A Place to Make a Stand - Shays' Rebellion


This photo depicts the stone step a the entrance to Conkey’s Tavern, the only remaining physical marker of Conkey’s Tavern, which once stood in Pelham, Mass., later a part of Prescott before that town was dissolved in the construction of the Quabbin Reservoir. Conkey’s Tavern was where Shays and his men plotted their rebellion.

On January 26, 1787, it was the beginning of the end of Shays’ Rebellion. On this day, General William Shepard fired cannon into the insurgents led by Daniel Shays, who had attempted to seize weapons from the United States Arsenal in Springfield, Massachusetts.

Governor Bowdoin's proclammation against the rebels is posted in The Hampshire Gazette from March 1787. Shays’ led a makeshift army of farmers deeply in debt after the American Revolution. Many suffered foreclosures on their property, and some went to prison for their debt.

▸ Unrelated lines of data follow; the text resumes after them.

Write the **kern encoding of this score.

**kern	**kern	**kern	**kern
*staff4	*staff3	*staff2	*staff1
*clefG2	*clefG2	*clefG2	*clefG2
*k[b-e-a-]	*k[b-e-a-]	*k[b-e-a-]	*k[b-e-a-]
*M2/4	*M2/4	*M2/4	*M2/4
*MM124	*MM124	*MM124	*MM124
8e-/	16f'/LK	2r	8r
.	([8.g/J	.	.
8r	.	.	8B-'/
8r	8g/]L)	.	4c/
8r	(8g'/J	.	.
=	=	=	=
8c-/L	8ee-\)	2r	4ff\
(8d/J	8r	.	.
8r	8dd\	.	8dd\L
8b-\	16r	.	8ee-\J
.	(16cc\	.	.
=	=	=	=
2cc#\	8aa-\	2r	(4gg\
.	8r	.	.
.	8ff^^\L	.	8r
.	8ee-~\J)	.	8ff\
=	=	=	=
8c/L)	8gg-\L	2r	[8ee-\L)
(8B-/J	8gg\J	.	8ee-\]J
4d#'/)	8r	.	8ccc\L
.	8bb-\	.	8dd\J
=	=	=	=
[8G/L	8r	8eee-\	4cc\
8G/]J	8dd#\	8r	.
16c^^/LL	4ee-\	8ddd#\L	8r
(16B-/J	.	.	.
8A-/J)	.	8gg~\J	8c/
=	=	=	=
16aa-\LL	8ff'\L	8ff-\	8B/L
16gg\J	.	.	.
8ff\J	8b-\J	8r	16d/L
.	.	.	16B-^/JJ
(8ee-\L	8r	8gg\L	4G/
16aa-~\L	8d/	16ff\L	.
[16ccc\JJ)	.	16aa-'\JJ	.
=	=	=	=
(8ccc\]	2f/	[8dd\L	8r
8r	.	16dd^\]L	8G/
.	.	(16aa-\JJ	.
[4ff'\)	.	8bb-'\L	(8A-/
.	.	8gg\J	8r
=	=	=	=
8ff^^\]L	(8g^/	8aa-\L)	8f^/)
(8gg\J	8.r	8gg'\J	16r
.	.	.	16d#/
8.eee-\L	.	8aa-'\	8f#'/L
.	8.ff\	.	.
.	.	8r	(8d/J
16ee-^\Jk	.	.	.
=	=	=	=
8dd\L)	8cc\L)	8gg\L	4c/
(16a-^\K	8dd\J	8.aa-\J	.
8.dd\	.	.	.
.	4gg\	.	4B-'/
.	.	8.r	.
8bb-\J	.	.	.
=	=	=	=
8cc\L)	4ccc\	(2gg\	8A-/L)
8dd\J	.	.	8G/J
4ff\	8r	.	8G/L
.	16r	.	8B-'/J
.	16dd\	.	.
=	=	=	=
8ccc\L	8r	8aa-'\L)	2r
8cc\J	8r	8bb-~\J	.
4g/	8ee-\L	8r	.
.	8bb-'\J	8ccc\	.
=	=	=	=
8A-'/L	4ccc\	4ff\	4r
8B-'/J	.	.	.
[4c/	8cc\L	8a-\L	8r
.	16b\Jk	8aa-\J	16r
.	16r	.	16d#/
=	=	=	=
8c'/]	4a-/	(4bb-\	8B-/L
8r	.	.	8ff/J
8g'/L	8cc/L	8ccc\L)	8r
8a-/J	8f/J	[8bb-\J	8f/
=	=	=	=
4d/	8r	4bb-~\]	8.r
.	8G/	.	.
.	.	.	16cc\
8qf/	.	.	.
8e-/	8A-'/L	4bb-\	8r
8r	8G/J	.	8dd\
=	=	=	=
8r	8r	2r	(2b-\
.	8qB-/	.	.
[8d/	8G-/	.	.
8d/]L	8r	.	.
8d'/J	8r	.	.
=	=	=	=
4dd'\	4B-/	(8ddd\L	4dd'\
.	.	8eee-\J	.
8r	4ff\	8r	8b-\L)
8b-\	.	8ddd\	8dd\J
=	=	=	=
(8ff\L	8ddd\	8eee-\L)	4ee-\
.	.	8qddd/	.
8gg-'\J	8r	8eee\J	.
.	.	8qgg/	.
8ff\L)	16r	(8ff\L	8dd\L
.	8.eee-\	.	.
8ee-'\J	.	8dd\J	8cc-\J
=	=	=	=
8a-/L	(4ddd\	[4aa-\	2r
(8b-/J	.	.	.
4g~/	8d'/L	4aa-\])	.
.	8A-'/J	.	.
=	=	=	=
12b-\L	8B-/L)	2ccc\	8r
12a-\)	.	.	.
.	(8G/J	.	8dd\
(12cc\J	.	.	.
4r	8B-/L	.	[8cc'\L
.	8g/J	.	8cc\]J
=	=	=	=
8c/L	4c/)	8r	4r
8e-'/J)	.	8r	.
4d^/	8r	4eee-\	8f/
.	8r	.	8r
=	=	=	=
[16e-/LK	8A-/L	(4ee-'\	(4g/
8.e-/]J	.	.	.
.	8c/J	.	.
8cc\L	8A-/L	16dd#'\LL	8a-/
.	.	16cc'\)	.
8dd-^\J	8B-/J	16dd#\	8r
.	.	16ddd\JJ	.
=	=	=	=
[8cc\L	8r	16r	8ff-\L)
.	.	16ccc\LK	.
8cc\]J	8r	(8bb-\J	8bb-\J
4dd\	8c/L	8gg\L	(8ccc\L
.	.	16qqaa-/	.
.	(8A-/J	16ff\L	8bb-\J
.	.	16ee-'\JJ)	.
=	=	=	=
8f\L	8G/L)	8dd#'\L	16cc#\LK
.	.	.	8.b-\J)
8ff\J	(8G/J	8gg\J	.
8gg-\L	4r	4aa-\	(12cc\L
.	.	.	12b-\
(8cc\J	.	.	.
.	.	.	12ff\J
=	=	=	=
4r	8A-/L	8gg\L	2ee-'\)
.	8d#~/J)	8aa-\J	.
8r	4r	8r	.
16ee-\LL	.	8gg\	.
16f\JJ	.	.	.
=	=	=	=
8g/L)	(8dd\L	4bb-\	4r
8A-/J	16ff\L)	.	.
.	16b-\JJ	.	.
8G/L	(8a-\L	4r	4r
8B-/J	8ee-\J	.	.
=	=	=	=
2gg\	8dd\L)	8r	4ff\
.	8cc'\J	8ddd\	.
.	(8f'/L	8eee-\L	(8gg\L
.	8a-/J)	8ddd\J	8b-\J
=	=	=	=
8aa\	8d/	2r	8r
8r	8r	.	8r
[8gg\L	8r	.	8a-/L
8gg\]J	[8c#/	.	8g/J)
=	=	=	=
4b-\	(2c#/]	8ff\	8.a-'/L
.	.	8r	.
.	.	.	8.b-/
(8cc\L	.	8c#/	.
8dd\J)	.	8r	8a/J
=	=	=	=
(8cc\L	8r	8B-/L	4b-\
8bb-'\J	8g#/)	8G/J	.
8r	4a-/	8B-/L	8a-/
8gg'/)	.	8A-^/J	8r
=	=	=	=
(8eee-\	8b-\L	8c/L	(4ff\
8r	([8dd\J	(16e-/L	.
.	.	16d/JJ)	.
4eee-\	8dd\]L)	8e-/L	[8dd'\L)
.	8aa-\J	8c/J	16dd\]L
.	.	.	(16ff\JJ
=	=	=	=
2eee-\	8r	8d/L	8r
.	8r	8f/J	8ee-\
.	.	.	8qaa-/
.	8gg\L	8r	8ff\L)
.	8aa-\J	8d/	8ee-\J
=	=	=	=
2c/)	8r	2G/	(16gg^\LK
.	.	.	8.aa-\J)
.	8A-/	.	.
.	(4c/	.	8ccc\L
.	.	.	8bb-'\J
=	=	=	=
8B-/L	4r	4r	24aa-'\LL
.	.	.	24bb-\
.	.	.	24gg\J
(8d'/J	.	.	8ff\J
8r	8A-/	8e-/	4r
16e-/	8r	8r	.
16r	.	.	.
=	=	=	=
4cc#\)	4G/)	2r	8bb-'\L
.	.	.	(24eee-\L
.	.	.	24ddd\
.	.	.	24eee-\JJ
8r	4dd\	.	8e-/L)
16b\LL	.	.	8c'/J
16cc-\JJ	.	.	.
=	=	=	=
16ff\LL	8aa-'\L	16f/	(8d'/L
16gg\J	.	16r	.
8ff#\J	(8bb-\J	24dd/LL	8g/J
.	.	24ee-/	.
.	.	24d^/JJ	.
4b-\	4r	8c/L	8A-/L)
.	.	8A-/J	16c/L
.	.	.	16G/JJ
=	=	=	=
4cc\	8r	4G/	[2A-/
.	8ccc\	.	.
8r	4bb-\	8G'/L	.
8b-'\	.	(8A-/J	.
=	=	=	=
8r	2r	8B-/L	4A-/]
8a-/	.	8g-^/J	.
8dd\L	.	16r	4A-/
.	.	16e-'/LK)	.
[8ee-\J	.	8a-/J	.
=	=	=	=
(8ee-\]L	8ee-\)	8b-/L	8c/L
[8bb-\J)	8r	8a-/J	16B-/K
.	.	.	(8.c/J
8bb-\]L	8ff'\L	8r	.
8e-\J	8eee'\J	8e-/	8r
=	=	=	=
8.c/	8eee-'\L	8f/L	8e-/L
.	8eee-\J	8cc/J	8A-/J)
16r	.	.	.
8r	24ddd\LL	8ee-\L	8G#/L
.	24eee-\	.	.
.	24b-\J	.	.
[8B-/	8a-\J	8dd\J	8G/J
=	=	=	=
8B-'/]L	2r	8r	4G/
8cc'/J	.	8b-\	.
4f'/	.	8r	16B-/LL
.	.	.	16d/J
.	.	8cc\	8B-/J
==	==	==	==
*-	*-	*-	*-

The highway that now runs along the Quabbin Reservoir in Pelham is called the Daniel Shays Highway. It seems the rebel has found a grudging respect by the Commonwealth that once shot cannonballs at him, the respect that he had among a lot of people in the western counties of the state.

In six months the rebellion was crushed. Shays and many of his men escaped to Vermont, which at that time was an independent nation, and lived in exile. Shays' Rebellion sufficiently unnerved officials in all of the newly independent United States, and a convention was formed to dump the Articles of Confederation for a new Constitution.

A lot of lessons remain from Shays’ Rebellion, and not just about the benefits of a centralized government. The merchant class versus the farmers, the poor circumstances of disenfranchised veterans, the terror of mob violence, and the desperation born of debt and foreclosure. “A little rebellion”, indeed.